Why there aren't more antibiotics, part 3

Lack of financial incentives, and problematic biology are two big reasons for the lack of new antibiotics. The third is the difficulty of gaining regulatory approval.

To be marketed in the US, drugs must be cleared by the FDA, which requires proof that they are safe and effective. The highest-quality evidence of safety and efficacy comes from randomized and blinded placebo-controlled clinical trials: patients are randomly assigned to be treated with the new agent or a placebo. Neither the patient nor the caregivers know who is given a placebo and who is given the drug - this insures that all aspects of treatment and evaluation are unbiased. Trials of new antibiotics are never done this way, for reasons I'll explain below.

Doing clinical trials has an inherent ethical danger - they are essentially experiments on human beings. The Nuremburg code was developed after World War II in response to the horrors of human experimentation carried out by the Nazis. One of the principles of the code is that there must be informed consent. Another, one that is particularly relevant to the conduct of antibiotic trials, is that the participants must have some expectation of therapeutic benefit commensurate with risk. Both of these principles were violated by the notorious Tuskeegee syphilis experiment. Effective treatment was withheld from the subjects without their knowledge, so that the natural course of the disease could be better understood.

When no treatment exists, or if it is relatively ineffective, clinical trial design is fairly straightforward.

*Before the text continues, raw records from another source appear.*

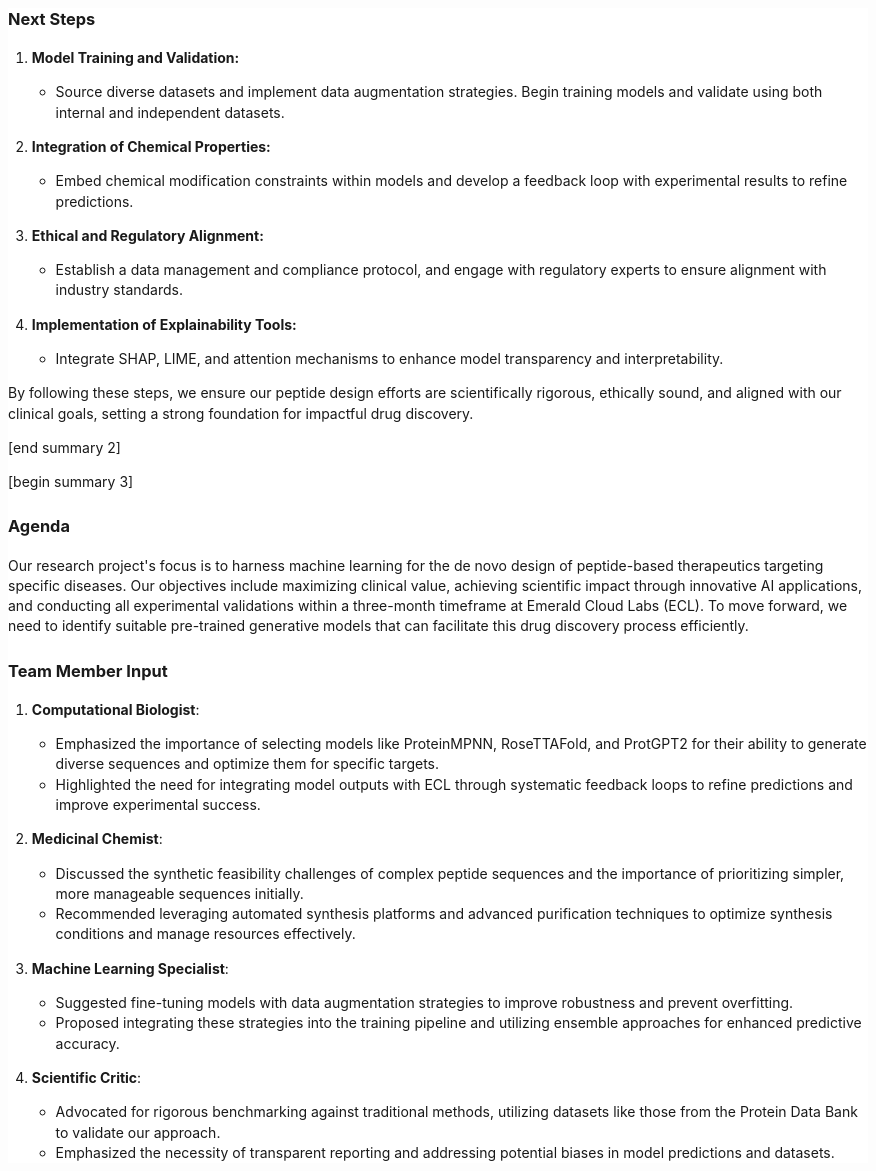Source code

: ### Next Steps

1. **Model Training and Validation:**
   - Source diverse datasets and implement data augmentation strategies. Begin training models and validate using both internal and independent datasets.

2. **Integration of Chemical Properties:**
   - Embed chemical modification constraints within models and develop a feedback loop with experimental results to refine predictions.

3. **Ethical and Regulatory Alignment:**
   - Establish a data management and compliance protocol, and engage with regulatory experts to ensure alignment with industry standards.

4. **Implementation of Explainability Tools:**
   - Integrate SHAP, LIME, and attention mechanisms to enhance model transparency and interpretability.

By following these steps, we ensure our peptide design efforts are scientifically rigorous, ethically sound, and aligned with our clinical goals, setting a strong foundation for impactful drug discovery.

[end summary 2]

[begin summary 3]

### Agenda

Our research project's focus is to harness machine learning for the de novo design of peptide-based therapeutics targeting specific diseases. Our objectives include maximizing clinical value, achieving scientific impact through innovative AI applications, and conducting all experimental validations within a three-month timeframe at Emerald Cloud Labs (ECL). To move forward, we need to identify suitable pre-trained generative models that can facilitate this drug discovery process efficiently.

### Team Member Input

1. **Computational Biologist**:
   - Emphasized the importance of selecting models like ProteinMPNN, RoseTTAFold, and ProtGPT2 for their ability to generate diverse sequences and optimize them for specific targets.
   - Highlighted the need for integrating model outputs with ECL through systematic feedback loops to refine predictions and improve experimental success.

2. **Medicinal Chemist**:
   - Discussed the synthetic feasibility challenges of complex peptide sequences and the importance of prioritizing simpler, more manageable sequences initially.
   - Recommended leveraging automated synthesis platforms and advanced purification techniques to optimize synthesis conditions and manage resources effectively.

3. **Machine Learning Specialist**:
   - Suggested fine-tuning models with data augmentation strategies to improve robustness and prevent overfitting.
   - Proposed integrating these strategies into the training pipeline and utilizing ensemble approaches for enhanced predictive accuracy.

4. **Scientific Critic**:
   - Advocated for rigorous benchmarking against traditional methods, utilizing datasets like those from the Protein Data Bank to validate our approach.
   - Emphasized the necessity of transparent reporting and addressing potential biases in model predictions and datasets.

One group of patients is given the current ineffective therapy, and the other is given the new therapy. Demonstrating the superiority of the new treatment in these circumstances is quite feasible.

Antibiotics have historically been very effective, curing the large majority of patients who have bacterial infections. Thus withholding antibiotic therapy from one group of patients (as in the Tuskeegee experiments) is simply out of the question. The control group in an antibiotic clinical trial typically receives an antibiotic that is expected to be effective against the infection. In this type of trial, the most that the new treatment can hope to show is that it is not inferior to the control treatment. This is not the sort of conclusion that gets your new drug breathless write-ups about being a breakthrough - the kind of publicity that new anti-cancer therapies that extend survival by a few weeks or months often get. This publicity matters because it affects our willingness to pay premium prices, and thus create financial incentives.

Noninferiority is a complex statistical concept with a somewhat arbitrary definition, and it often relies on historical comparisons to trials that may have been performed decades earlier. And again, what you'd really like from a newly approved drug is a demonstration that it's better than the current standard of care. Otherwise, why bother to switch?

This aspiration, among others, has led the FDA to ask for demonstrations of superiority as a condition for clearance, even when demonstrating superiority was not really feasible. Replidyne's application to clear faropenem for bronchitis, pneumonia and wound infections was deemed not sufficient for approval, despite data from 11 clinical trials that enrolled 5000 patients. These trials were designed to show non-inferiority; by the time they were done the FDA decided it wanted superiority. Replidyne did not survive this raising of the bar and eventually folded, taking many millions of investors dollars with it.

Given the difficulty of finding new antibiotics, the relatively low return on investment, and the considerable regulatory risk, it is no surprise that many pharma companies have terminated their antibiotic development programs.

The Infectious Disease Society of America is particularly troubled by regulatory roadblocks, and particularly determined to to provide alternative pathways to clear drug candidates. The IDSA is pushing for Limited Population Antibacterial Drug (LPAD) labeling, which would require less extensive clinical validation, and be restricted to seriously ill patients with few therapeutic options. In addition, IDSA has published a white paper proposing improved and feasible clinical trial designs.

Both of these approaches would benefit greatly from the availability of rapid diagnostics that could determine antibiotic resistance and susceptibility in a few hours. These companion diagnostics would identify patients who are at risk of treatment failure for first-line antibiotics, and thus are most likely to see a benefit from new drug entities. More about that in future posts.